Take the lines in the listing below from the line with "11: (173, 45)" up to and including the line with "29: (105, 191)" and set them down exactly, skipping pictures and adding nothing.

--- GIVEN DATA ---

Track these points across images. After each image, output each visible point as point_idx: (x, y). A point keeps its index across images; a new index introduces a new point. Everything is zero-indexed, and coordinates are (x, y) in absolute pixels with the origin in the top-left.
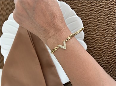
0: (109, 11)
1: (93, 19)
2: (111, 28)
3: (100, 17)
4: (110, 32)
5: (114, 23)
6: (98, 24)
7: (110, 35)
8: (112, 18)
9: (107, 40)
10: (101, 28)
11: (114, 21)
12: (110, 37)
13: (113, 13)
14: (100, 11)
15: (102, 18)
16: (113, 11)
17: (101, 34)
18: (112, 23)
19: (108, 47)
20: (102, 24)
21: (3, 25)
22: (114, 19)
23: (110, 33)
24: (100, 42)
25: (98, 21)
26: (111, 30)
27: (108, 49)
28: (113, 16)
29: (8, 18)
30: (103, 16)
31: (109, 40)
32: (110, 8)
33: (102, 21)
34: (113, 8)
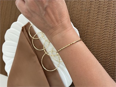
0: (105, 23)
1: (90, 30)
2: (107, 40)
3: (96, 28)
4: (107, 43)
5: (110, 34)
6: (94, 35)
7: (106, 46)
8: (108, 30)
9: (103, 51)
10: (97, 39)
11: (110, 33)
12: (106, 48)
13: (109, 25)
14: (96, 22)
15: (99, 29)
16: (110, 23)
17: (97, 45)
18: (108, 35)
19: (104, 58)
20: (98, 35)
21: (5, 33)
22: (110, 31)
23: (106, 45)
24: (96, 53)
25: (95, 32)
26: (107, 41)
27: (104, 60)
28: (109, 28)
29: (10, 27)
30: (99, 27)
31: (105, 51)
32: (106, 20)
33: (98, 32)
34: (110, 20)
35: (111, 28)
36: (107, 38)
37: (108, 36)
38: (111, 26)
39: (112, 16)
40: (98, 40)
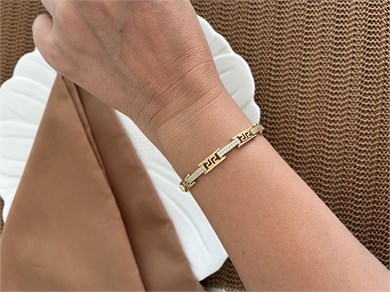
0: (336, 33)
2: (345, 88)
3: (308, 52)
4: (344, 99)
5: (352, 69)
6: (303, 77)
7: (343, 110)
8: (348, 55)
9: (333, 126)
10: (313, 87)
11: (353, 64)
12: (343, 116)
13: (349, 38)
14: (306, 33)
15: (316, 55)
16: (350, 32)
17: (314, 108)
18: (347, 71)
19: (340, 149)
20: (316, 75)
22: (353, 58)
23: (344, 104)
24: (312, 135)
25: (303, 66)
26: (345, 94)
27: (340, 155)
28: (348, 49)
30: (317, 49)
31: (342, 127)
32: (337, 22)
33: (315, 66)
34: (350, 22)
35: (354, 47)
36: (346, 82)
37: (346, 77)
38: (354, 41)
39: (356, 8)
40: (315, 92)
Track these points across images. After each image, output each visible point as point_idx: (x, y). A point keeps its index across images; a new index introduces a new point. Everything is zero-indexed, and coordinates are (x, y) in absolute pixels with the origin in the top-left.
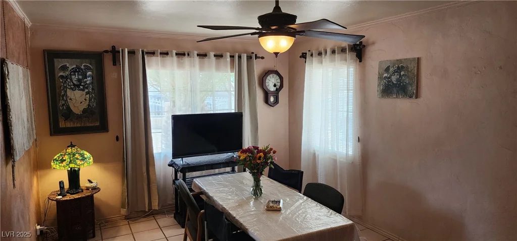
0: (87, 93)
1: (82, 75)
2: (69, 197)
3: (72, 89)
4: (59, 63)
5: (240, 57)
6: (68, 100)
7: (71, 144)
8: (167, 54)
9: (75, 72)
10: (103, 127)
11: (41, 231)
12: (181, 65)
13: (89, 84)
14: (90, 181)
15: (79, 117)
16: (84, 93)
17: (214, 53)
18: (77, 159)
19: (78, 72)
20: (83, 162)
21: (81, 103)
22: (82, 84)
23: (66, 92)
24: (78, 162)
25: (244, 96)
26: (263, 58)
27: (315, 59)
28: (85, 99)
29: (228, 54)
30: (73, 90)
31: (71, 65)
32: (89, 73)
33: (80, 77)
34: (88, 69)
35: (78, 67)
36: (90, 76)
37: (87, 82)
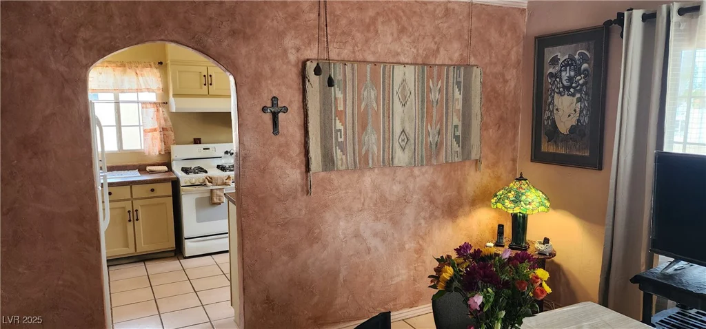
0: (579, 100)
1: (574, 70)
3: (560, 93)
6: (555, 111)
7: (521, 177)
9: (566, 66)
13: (582, 85)
15: (564, 139)
16: (575, 99)
18: (508, 198)
19: (570, 65)
21: (569, 116)
22: (574, 85)
23: (553, 97)
24: (507, 203)
28: (575, 111)
30: (561, 96)
31: (564, 55)
32: (585, 66)
33: (572, 73)
34: (584, 59)
35: (571, 58)
36: (585, 70)
37: (581, 82)
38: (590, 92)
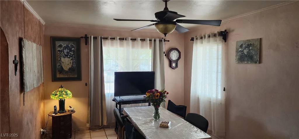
0: (71, 59)
1: (69, 50)
2: (59, 115)
3: (64, 57)
4: (58, 43)
5: (155, 41)
6: (62, 63)
7: (61, 86)
8: (114, 39)
9: (65, 48)
10: (79, 78)
11: (43, 132)
12: (121, 45)
13: (72, 55)
14: (70, 107)
15: (66, 72)
16: (70, 59)
17: (140, 38)
18: (63, 94)
19: (67, 48)
20: (66, 96)
21: (68, 65)
22: (69, 55)
23: (61, 59)
24: (64, 96)
25: (157, 63)
26: (168, 41)
27: (199, 41)
28: (70, 63)
29: (148, 39)
30: (64, 58)
31: (64, 44)
32: (73, 49)
33: (68, 51)
34: (73, 47)
35: (67, 46)
36: (73, 50)
37: (72, 54)
38: (76, 57)
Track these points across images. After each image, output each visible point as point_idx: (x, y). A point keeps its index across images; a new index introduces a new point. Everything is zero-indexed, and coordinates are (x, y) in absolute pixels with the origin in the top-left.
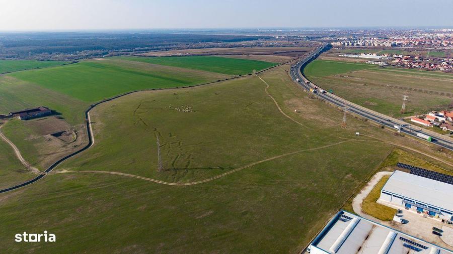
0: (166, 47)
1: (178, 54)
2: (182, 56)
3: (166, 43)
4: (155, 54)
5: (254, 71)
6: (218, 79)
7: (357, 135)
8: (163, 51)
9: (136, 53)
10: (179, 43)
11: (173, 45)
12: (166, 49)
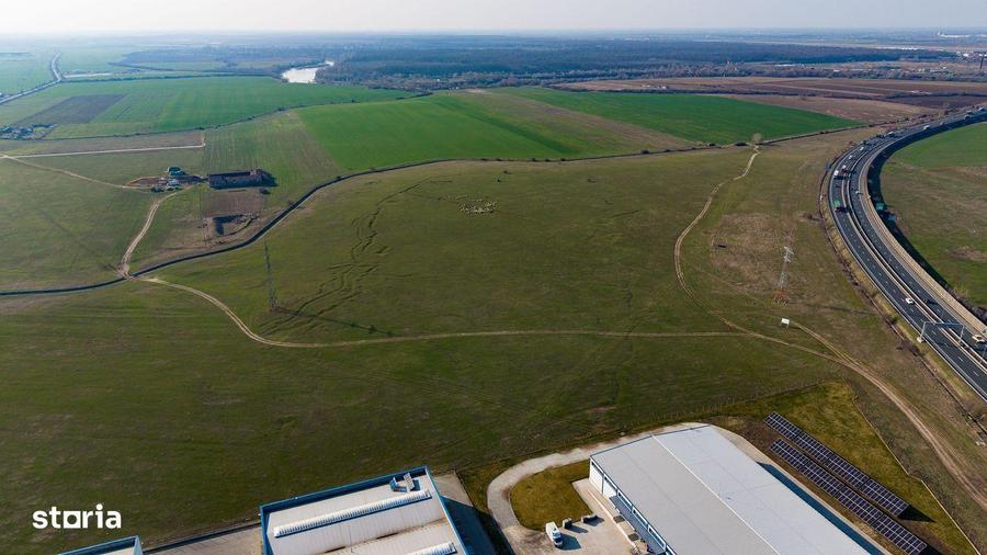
0: (629, 71)
1: (644, 87)
2: (653, 92)
3: (652, 60)
4: (588, 85)
5: (757, 137)
6: (644, 149)
7: (784, 325)
8: (621, 78)
9: (558, 83)
10: (674, 62)
11: (658, 66)
12: (630, 75)
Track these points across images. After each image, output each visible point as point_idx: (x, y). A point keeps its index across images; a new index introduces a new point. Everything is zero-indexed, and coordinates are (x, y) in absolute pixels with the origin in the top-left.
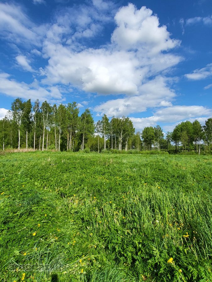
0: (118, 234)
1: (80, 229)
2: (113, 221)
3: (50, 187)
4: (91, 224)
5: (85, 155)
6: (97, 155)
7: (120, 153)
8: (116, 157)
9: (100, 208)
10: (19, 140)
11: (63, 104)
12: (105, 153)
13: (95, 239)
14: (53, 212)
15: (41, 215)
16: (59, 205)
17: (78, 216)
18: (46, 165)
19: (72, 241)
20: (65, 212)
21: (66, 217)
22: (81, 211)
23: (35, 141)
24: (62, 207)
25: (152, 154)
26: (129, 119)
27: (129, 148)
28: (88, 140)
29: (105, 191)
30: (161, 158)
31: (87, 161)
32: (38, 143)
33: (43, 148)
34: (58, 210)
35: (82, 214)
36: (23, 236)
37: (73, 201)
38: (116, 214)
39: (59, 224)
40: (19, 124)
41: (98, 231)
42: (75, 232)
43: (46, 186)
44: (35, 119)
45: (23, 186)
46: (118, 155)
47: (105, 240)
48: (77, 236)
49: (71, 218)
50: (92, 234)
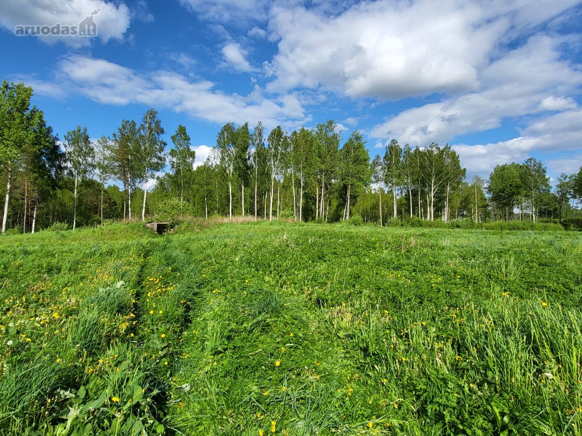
0: (449, 388)
1: (358, 368)
2: (433, 360)
3: (293, 285)
4: (384, 361)
5: (354, 230)
6: (379, 230)
7: (430, 225)
8: (423, 235)
9: (399, 334)
10: (231, 201)
11: (306, 129)
12: (396, 225)
13: (394, 392)
14: (303, 331)
15: (284, 333)
16: (313, 320)
17: (353, 342)
18: (280, 246)
19: (345, 387)
20: (327, 334)
21: (329, 342)
22: (360, 335)
23: (257, 202)
24: (319, 324)
25: (515, 229)
26: (449, 148)
27: (452, 216)
28: (358, 199)
29: (409, 300)
30: (544, 238)
31: (360, 242)
32: (261, 205)
33: (271, 215)
34: (313, 329)
35: (363, 339)
36: (259, 364)
37: (340, 314)
38: (438, 349)
39: (317, 353)
40: (230, 172)
41: (400, 377)
42: (349, 371)
43: (285, 283)
44: (255, 162)
45: (247, 281)
46: (426, 230)
47: (418, 397)
48: (355, 380)
49: (338, 346)
50: (385, 380)
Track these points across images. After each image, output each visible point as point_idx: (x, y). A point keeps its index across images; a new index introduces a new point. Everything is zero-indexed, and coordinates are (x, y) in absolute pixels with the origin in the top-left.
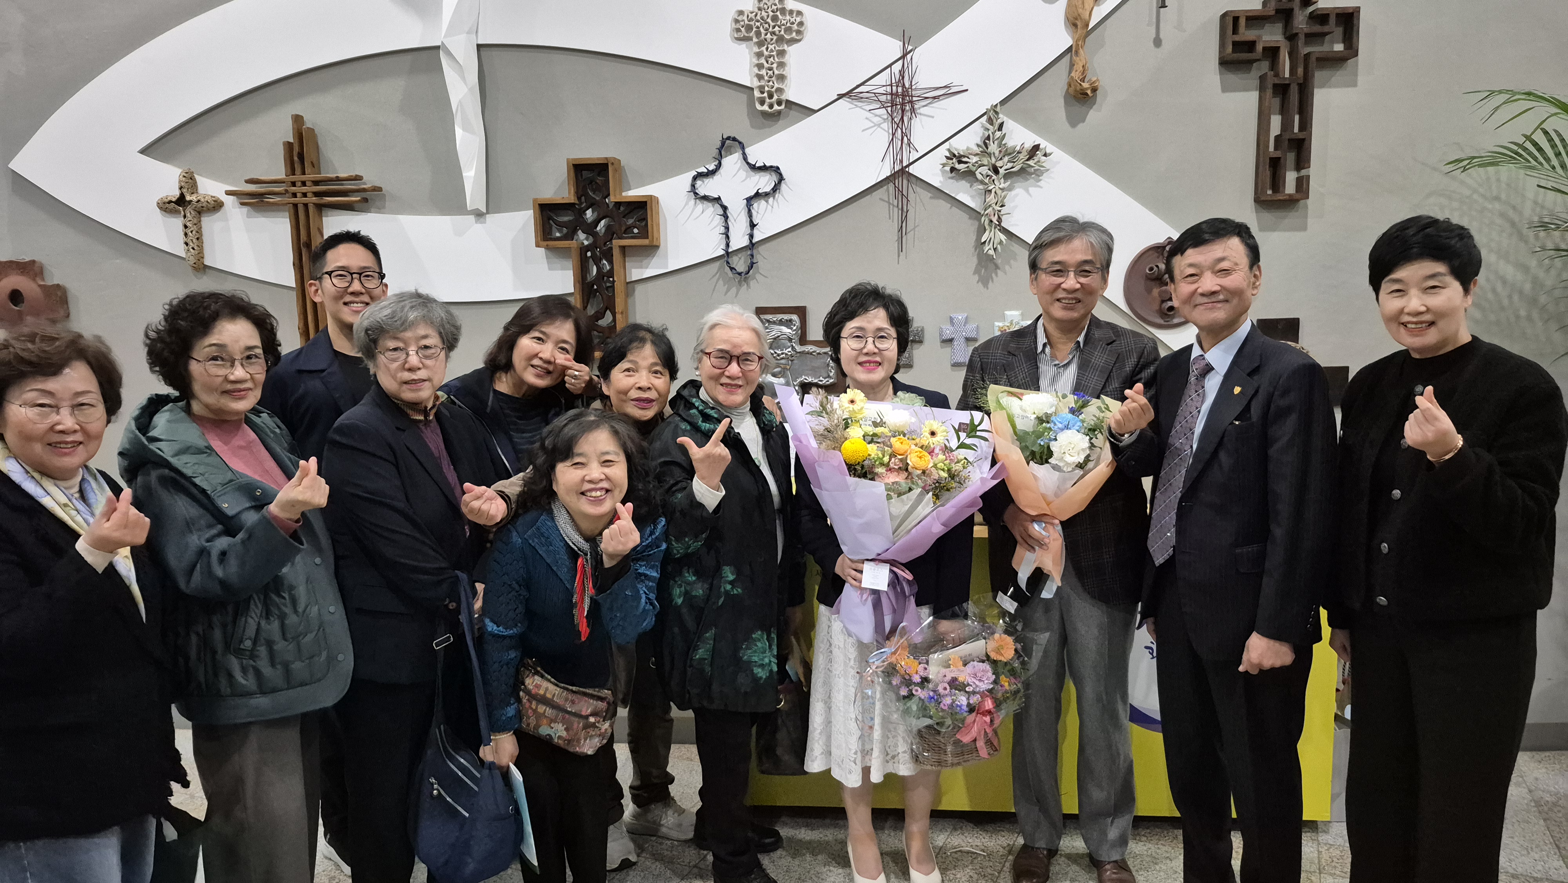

---

WRITTEN ANSWER:
11: (173, 45)
12: (166, 49)
0: (629, 71)
1: (644, 87)
2: (653, 92)
3: (652, 60)
4: (588, 85)
5: (757, 137)
6: (644, 149)
7: (784, 325)
8: (621, 78)
9: (558, 83)
10: (674, 62)
11: (658, 66)
12: (630, 75)
Track these points across images. After each image, output each visible point as point_idx: (x, y). A point keeps its index across images; a new index introduces a new point. Everything is zero-indexed, and coordinates are (x, y) in absolute pixels with the origin in the top-left.
0: (118, 234)
1: (80, 229)
2: (113, 221)
3: (50, 187)
4: (91, 224)
5: (85, 155)
6: (97, 155)
7: (120, 153)
8: (116, 157)
9: (100, 208)
10: (19, 140)
11: (63, 104)
12: (105, 153)
13: (95, 239)
14: (53, 212)
15: (41, 215)
16: (59, 205)
17: (78, 216)
18: (46, 165)
19: (72, 241)
20: (65, 212)
21: (66, 217)
22: (81, 211)
23: (35, 141)
24: (62, 207)
25: (152, 154)
26: (129, 119)
27: (129, 148)
28: (88, 140)
29: (105, 191)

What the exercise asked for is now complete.